Your answer should consist of the complete listing, repeated verbatim.

*Data shown*
..........

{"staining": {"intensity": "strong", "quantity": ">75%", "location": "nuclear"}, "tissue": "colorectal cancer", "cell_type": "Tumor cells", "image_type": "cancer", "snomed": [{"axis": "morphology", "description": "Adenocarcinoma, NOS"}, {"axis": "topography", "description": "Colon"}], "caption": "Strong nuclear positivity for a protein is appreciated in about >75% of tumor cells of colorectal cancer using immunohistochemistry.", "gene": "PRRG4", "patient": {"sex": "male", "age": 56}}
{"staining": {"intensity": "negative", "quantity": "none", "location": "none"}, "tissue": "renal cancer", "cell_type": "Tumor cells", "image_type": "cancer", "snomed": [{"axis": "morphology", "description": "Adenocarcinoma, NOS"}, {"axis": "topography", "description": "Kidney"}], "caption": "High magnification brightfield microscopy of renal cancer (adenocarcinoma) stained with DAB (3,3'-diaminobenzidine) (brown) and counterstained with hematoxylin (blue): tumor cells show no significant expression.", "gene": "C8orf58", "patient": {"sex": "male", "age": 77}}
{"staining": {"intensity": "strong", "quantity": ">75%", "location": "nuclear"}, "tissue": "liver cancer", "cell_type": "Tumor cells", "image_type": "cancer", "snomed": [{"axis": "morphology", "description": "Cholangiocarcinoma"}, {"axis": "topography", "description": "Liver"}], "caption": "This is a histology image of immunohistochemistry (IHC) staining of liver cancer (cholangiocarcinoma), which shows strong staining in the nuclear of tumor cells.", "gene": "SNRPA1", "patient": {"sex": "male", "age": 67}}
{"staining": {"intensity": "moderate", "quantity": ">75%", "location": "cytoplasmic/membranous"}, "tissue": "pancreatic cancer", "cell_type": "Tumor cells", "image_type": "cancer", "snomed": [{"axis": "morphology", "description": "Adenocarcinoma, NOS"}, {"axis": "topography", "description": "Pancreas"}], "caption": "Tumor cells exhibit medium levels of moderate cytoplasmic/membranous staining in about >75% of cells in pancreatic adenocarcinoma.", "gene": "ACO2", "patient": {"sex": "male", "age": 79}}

..........

*Answer section*
{"staining": {"intensity": "strong", "quantity": ">75%", "location": "nuclear"}, "tissue": "colorectal cancer", "cell_type": "Tumor cells", "image_type": "cancer", "snomed": [{"axis": "morphology", "description": "Adenocarcinoma, NOS"}, {"axis": "topography", "description": "Colon"}], "caption": "Strong nuclear positivity for a protein is appreciated in about >75% of tumor cells of colorectal cancer using immunohistochemistry.", "gene": "PRRG4", "patient": {"sex": "male", "age": 56}}
{"staining": {"intensity": "negative", "quantity": "none", "location": "none"}, "tissue": "renal cancer", "cell_type": "Tumor cells", "image_type": "cancer", "snomed": [{"axis": "morphology", "description": "Adenocarcinoma, NOS"}, {"axis": "topography", "description": "Kidney"}], "caption": "High magnification brightfield microscopy of renal cancer (adenocarcinoma) stained with DAB (3,3'-diaminobenzidine) (brown) and counterstained with hematoxylin (blue): tumor cells show no significant expression.", "gene": "C8orf58", "patient": {"sex": "male", "age": 77}}
{"staining": {"intensity": "strong", "quantity": ">75%", "location": "nuclear"}, "tissue": "liver cancer", "cell_type": "Tumor cells", "image_type": "cancer", "snomed": [{"axis": "morphology", "description": "Cholangiocarcinoma"}, {"axis": "topography", "description": "Liver"}], "caption": "This is a histology image of immunohistochemistry (IHC) staining of liver cancer (cholangiocarcinoma), which shows strong staining in the nuclear of tumor cells.", "gene": "SNRPA1", "patient": {"sex": "male", "age": 67}}
{"staining": {"intensity": "moderate", "quantity": ">75%", "location": "cytoplasmic/membranous"}, "tissue": "pancreatic cancer", "cell_type": "Tumor cells", "image_type": "cancer", "snomed": [{"axis": "morphology", "description": "Adenocarcinoma, NOS"}, {"axis": "topography", "description": "Pancreas"}], "caption": "Tumor cells exhibit medium levels of moderate cytoplasmic/membranous staining in about >75% of cells in pancreatic adenocarcinoma.", "gene": "ACO2", "patient": {"sex": "male", "age": 79}}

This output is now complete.